Slow Dance is stuck in the '60s at Everyman Theatre

By Roy Blumenfeld | March 31, 2004

It has been argued that Thomas Hardy's The Mayor of Casterbridge suffered from over-infused meaning in its content, and trivializes what art can do. Though a favorite of mine, the questions about art and meaning that are implicated in Hardy's classic are hard to ignore. They were brought to mind once again by Everyman Theatre's production of Slow Dance on the Killing Floor.

Baltimore's Everyman Theatre, consistent with its impressive performances, took on William Hanley's 1964 play, one that has largely been forgotten since the 60s. Though director Jennifer L. Nelson is to be applauded for her attempt to bring back a forgotten, edgy, and thoughtful drama, the piece is too dated to succeed with a modern audience.

The play takes place entirely in the dusty old candy store belonging to Mr. Glas (played by Stanley Weiman), where three characters confront each other and end up talking through the night. Mr. Glas, the German immigrant who's wife and child were killed during the Holocaust, seems content running and living in his store in solitude. His life is disrupted by the appearance of Randall (Brandon Price, in his Baltimore stage debut), an African-American teenager who bursts in late one night, apparently on the run from the law. A few hours later, a second visitor, Rosie (Kathleen Coons), a Jewish college student, stumbles in, lost in her search for an abortionist.

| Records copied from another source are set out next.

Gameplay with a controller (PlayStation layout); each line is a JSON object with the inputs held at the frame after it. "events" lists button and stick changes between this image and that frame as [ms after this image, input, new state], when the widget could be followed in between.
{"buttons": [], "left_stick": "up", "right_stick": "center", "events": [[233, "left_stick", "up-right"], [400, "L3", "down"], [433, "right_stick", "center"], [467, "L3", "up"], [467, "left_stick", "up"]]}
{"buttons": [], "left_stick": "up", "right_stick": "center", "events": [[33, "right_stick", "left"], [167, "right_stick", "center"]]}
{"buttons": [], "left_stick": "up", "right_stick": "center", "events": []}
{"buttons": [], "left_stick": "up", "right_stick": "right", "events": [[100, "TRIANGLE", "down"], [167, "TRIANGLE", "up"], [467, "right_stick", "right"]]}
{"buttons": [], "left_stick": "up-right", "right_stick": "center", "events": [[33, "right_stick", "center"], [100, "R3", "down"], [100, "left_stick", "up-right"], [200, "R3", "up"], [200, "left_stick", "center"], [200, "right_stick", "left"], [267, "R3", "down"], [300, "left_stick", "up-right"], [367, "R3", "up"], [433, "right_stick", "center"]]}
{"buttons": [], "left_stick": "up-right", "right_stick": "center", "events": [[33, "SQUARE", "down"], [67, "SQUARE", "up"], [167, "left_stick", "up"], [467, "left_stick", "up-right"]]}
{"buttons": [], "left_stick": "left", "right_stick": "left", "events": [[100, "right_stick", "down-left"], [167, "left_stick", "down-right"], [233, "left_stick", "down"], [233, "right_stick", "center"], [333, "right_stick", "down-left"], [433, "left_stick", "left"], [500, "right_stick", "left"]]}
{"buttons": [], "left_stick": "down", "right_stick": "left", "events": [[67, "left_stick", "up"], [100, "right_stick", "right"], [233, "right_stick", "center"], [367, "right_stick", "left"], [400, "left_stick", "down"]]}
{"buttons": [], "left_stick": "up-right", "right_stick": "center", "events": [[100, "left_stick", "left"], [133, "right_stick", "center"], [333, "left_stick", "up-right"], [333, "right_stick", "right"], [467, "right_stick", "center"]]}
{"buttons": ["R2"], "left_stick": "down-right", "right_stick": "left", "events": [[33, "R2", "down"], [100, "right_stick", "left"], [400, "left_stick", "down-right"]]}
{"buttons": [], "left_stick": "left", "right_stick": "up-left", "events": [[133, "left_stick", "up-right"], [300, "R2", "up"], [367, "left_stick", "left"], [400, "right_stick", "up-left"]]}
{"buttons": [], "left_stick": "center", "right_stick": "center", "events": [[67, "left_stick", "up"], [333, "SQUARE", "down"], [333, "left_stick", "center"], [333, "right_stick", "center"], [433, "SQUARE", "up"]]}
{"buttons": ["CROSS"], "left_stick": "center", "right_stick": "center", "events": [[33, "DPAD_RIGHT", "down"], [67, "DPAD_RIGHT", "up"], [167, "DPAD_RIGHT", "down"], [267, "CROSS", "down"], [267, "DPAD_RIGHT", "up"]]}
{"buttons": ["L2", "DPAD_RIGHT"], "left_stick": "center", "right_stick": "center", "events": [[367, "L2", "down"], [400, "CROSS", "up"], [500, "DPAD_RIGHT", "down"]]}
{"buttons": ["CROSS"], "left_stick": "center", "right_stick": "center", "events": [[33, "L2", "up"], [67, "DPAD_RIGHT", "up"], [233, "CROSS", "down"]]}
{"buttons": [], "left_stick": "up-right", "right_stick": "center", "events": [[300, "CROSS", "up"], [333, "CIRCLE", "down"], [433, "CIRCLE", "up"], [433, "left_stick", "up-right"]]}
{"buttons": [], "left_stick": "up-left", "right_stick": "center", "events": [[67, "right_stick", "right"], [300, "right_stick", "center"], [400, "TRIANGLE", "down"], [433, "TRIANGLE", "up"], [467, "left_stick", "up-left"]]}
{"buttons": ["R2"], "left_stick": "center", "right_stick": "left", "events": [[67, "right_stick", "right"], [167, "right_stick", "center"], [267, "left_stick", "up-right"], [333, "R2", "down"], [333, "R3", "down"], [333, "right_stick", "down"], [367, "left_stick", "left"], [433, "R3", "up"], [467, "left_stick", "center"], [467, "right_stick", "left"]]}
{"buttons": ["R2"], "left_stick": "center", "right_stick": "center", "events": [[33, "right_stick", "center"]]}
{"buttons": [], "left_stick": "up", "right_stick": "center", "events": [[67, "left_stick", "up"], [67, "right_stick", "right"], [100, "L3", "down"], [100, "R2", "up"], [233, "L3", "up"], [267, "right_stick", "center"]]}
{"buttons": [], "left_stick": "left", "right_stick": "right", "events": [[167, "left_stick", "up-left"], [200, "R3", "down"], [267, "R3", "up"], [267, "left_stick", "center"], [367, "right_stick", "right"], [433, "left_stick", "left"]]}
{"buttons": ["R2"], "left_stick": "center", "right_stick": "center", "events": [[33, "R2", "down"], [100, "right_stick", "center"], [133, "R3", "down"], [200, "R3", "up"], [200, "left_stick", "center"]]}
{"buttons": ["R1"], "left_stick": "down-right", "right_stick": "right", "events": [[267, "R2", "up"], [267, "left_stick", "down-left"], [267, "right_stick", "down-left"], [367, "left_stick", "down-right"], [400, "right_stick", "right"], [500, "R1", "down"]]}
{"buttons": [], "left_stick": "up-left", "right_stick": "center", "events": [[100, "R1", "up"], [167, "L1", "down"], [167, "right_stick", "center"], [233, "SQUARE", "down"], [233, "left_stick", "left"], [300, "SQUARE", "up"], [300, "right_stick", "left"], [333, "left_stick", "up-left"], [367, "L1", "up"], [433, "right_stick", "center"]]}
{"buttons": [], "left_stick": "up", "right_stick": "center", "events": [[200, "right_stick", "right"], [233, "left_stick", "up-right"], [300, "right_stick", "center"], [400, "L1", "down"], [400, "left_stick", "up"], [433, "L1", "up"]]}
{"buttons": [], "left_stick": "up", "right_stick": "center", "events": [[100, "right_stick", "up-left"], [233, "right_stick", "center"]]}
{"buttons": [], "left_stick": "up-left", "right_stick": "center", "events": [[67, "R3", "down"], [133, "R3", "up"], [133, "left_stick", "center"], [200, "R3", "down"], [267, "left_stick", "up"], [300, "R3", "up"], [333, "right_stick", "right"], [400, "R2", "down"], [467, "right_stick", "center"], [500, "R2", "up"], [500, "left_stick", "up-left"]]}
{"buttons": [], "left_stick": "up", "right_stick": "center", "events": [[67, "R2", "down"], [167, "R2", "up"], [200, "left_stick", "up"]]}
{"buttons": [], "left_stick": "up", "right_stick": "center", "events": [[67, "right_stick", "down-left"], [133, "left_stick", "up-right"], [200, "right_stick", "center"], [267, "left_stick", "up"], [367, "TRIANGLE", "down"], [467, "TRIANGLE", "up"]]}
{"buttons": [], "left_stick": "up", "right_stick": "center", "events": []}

The strength of Hanley's play rests in his emphasis on well-drawn, realistic characters. They come to life on the stage, they interest and intrigue us, they elicit our sympathy. As the story unfolds, the characters gives their soul-baring monologue, and in doing so the three gain a supposedly profound understanding of each other. Different people through and through, what they share is a life tormented by secrets, and the catharsis provided by their interaction is clearly a healing force, though in the end, there is a looming sense of fate, that each character must bear his or her burden.

That the scenario is contrived can be forgiven, but the setup and topic of conversation often feel so archaic that they considerably detract from the play's philosophical center. Forty years ago, the interactions of a Jew, a black man, and an old white guy would be a daring rebuff of comfortable, middle-class assumptions. The discussion of abortion, in particular, is difficult for a modern audience to swallow.

That being said, the show carries well through the first and second acts, largely due to the strong performances by all three players. Brandon Price is utterly convincing in the portrayal of his Jekyll and Hyde character, though it would be nice if he chose less of a ghetto-pimp Erkel voice to accompany his "self-induced schizophrenia."

Stan Weiman is perfect as the weary and despondent Glas, played with an effective understatement that reflects his desire not to speak of his past. Glas has hardened over the years, and Weiman knows exactly when this begins to break down, and how to show it.

Kathleen Coons provides comic relief with her heavy New York accent and frantic demeanor. Though at first she seems to be quite the "square," once the wig comes off, we learn that she too has another dimension. As the tension is ratcheted up towards the end, Coons' Rosie transitions to the voice of the audience, concerned and anxious.

It is the third act that I really take issue with, and does no justice to neither the well written beginning, nor the performances on display. In an awfully contrived manner, the struggles of the three are packaged neatly into one message that the audience can be fed, as if the interactions of these people couldn't hold the interest of the audience on its own. Rather than have Mr. Glas symbolically light the candle, Hanley should have taken one of his own characters' advice: that sometimes things just have to be the way they are, without a meaningful resolution that puts everything in place.